# Goal of the exercise
Could you give back the whole listing exactly as written?
_ _ _ _
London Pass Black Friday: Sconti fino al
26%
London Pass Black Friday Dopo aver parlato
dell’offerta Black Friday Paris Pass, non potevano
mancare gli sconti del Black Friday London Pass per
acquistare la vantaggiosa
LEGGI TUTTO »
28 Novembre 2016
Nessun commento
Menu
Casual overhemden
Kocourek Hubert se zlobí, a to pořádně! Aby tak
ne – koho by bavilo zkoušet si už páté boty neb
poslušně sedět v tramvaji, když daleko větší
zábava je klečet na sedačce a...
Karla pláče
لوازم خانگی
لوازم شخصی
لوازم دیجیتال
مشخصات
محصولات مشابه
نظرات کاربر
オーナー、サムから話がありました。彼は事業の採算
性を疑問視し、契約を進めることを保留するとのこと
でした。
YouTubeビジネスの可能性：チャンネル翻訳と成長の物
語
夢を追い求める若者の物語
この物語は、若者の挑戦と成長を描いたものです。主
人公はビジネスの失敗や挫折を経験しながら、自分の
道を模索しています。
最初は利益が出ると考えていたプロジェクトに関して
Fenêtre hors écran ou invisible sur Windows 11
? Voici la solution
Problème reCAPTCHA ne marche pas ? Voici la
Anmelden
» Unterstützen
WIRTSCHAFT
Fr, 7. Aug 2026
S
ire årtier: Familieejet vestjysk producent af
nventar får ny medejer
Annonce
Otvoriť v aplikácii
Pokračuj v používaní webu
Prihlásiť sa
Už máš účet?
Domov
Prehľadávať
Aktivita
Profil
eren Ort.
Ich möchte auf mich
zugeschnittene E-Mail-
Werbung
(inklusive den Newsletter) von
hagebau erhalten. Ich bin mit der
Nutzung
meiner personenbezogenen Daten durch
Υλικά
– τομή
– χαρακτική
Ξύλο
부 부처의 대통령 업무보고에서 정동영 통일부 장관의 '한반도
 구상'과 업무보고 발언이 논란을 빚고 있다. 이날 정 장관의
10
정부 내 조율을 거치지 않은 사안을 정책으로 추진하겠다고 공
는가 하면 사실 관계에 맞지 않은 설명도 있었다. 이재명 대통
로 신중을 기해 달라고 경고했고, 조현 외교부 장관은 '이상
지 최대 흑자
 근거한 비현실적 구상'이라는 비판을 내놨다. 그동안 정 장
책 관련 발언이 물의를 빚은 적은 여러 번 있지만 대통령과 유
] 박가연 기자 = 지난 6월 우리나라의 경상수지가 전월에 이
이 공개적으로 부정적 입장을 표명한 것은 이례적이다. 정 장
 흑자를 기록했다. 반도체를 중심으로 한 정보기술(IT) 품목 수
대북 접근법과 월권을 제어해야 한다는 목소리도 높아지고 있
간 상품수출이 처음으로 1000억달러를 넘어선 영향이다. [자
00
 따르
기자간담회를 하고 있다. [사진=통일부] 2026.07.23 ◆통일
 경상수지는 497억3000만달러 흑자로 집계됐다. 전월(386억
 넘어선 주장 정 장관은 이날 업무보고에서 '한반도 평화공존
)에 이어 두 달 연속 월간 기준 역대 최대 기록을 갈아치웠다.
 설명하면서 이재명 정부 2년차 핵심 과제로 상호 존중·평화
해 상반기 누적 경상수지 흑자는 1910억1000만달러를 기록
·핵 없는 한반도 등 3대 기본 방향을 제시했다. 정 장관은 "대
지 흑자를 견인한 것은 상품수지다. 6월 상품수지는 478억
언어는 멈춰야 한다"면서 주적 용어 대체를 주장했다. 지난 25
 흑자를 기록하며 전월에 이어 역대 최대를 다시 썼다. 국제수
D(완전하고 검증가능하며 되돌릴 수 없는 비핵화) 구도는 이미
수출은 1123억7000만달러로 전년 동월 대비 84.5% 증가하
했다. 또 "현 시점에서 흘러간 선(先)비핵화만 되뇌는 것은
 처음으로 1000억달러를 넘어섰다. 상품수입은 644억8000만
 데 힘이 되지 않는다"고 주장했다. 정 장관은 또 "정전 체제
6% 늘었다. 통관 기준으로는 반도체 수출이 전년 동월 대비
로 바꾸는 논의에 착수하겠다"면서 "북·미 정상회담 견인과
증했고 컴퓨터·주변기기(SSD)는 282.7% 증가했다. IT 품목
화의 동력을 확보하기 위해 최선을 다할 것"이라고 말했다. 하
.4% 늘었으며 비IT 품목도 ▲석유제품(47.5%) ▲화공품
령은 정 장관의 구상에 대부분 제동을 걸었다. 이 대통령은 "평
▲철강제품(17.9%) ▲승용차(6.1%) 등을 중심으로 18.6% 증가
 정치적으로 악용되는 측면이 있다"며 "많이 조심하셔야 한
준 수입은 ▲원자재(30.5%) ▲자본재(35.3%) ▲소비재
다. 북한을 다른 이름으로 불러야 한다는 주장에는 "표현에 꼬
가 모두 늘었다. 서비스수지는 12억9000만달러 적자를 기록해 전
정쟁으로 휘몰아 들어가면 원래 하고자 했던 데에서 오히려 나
_ _ _ _
# Answer to this problem
London Pass Black Friday: Sconti fino al
26%
London Pass Black Friday Dopo aver parlato
dell’offerta Black Friday Paris Pass, non potevano
mancare gli sconti del Black Friday London Pass per
acquistare la vantaggiosa
LEGGI TUTTO »
28 Novembre 2016
Nessun commento
Menu
Casual overhemden
Kocourek Hubert se zlobí, a to pořádně! Aby tak
ne – koho by bavilo zkoušet si už páté boty neb
poslušně sedět v tramvaji, když daleko větší
zábava je klečet na sedačce a...
Karla pláče
لوازم خانگی
لوازم شخصی
لوازم دیجیتال
مشخصات
محصولات مشابه
نظرات کاربر
オーナー、サムから話がありました。彼は事業の採算
性を疑問視し、契約を進めることを保留するとのこと
でした。
YouTubeビジネスの可能性：チャンネル翻訳と成長の物
語
夢を追い求める若者の物語
この物語は、若者の挑戦と成長を描いたものです。主
人公はビジネスの失敗や挫折を経験しながら、自分の
道を模索しています。
最初は利益が出ると考えていたプロジェクトに関して
Fenêtre hors écran ou invisible sur Windows 11
? Voici la solution
Problème reCAPTCHA ne marche pas ? Voici la
Anmelden
» Unterstützen
WIRTSCHAFT
Fr, 7. Aug 2026
S
ire årtier: Familieejet vestjysk producent af
nventar får ny medejer
Annonce
Otvoriť v aplikácii
Pokračuj v používaní webu
Prihlásiť sa
Už máš účet?
Domov
Prehľadávať
Aktivita
Profil
eren Ort.
Ich möchte auf mich
zugeschnittene E-Mail-
Werbung
(inklusive den Newsletter) von
hagebau erhalten. Ich bin mit der
Nutzung
meiner personenbezogenen Daten durch
Υλικά
– τομή
– χαρακτική
Ξύλο
부 부처의 대통령 업무보고에서 정동영 통일부 장관의 '한반도
 구상'과 업무보고 발언이 논란을 빚고 있다. 이날 정 장관의
10
정부 내 조율을 거치지 않은 사안을 정책으로 추진하겠다고 공
는가 하면 사실 관계에 맞지 않은 설명도 있었다. 이재명 대통
로 신중을 기해 달라고 경고했고, 조현 외교부 장관은 '이상
지 최대 흑자
 근거한 비현실적 구상'이라는 비판을 내놨다. 그동안 정 장
책 관련 발언이 물의를 빚은 적은 여러 번 있지만 대통령과 유
] 박가연 기자 = 지난 6월 우리나라의 경상수지가 전월에 이
이 공개적으로 부정적 입장을 표명한 것은 이례적이다. 정 장
 흑자를 기록했다. 반도체를 중심으로 한 정보기술(IT) 품목 수
대북 접근법과 월권을 제어해야 한다는 목소리도 높아지고 있
간 상품수출이 처음으로 1000억달러를 넘어선 영향이다. [자
00
 따르
기자간담회를 하고 있다. [사진=통일부] 2026.07.23 ◆통일
 경상수지는 497억3000만달러 흑자로 집계됐다. 전월(386억
 넘어선 주장 정 장관은 이날 업무보고에서 '한반도 평화공존
)에 이어 두 달 연속 월간 기준 역대 최대 기록을 갈아치웠다.
 설명하면서 이재명 정부 2년차 핵심 과제로 상호 존중·평화
해 상반기 누적 경상수지 흑자는 1910억1000만달러를 기록
·핵 없는 한반도 등 3대 기본 방향을 제시했다. 정 장관은 "대
지 흑자를 견인한 것은 상품수지다. 6월 상품수지는 478억
언어는 멈춰야 한다"면서 주적 용어 대체를 주장했다. 지난 25
 흑자를 기록하며 전월에 이어 역대 최대를 다시 썼다. 국제수
D(완전하고 검증가능하며 되돌릴 수 없는 비핵화) 구도는 이미
수출은 1123억7000만달러로 전년 동월 대비 84.5% 증가하
했다. 또 "현 시점에서 흘러간 선(先)비핵화만 되뇌는 것은
 처음으로 1000억달러를 넘어섰다. 상품수입은 644억8000만
 데 힘이 되지 않는다"고 주장했다. 정 장관은 또 "정전 체제
6% 늘었다. 통관 기준으로는 반도체 수출이 전년 동월 대비
로 바꾸는 논의에 착수하겠다"면서 "북·미 정상회담 견인과
증했고 컴퓨터·주변기기(SSD)는 282.7% 증가했다. IT 품목
화의 동력을 확보하기 위해 최선을 다할 것"이라고 말했다. 하
.4% 늘었으며 비IT 품목도 ▲석유제품(47.5%) ▲화공품
령은 정 장관의 구상에 대부분 제동을 걸었다. 이 대통령은 "평
▲철강제품(17.9%) ▲승용차(6.1%) 등을 중심으로 18.6% 증가
 정치적으로 악용되는 측면이 있다"며 "많이 조심하셔야 한
준 수입은 ▲원자재(30.5%) ▲자본재(35.3%) ▲소비재
다. 북한을 다른 이름으로 불러야 한다는 주장에는 "표현에 꼬
가 모두 늘었다. 서비스수지는 12억9000만달러 적자를 기록해 전
정쟁으로 휘몰아 들어가면 원래 하고자 했던 데에서 오히려 나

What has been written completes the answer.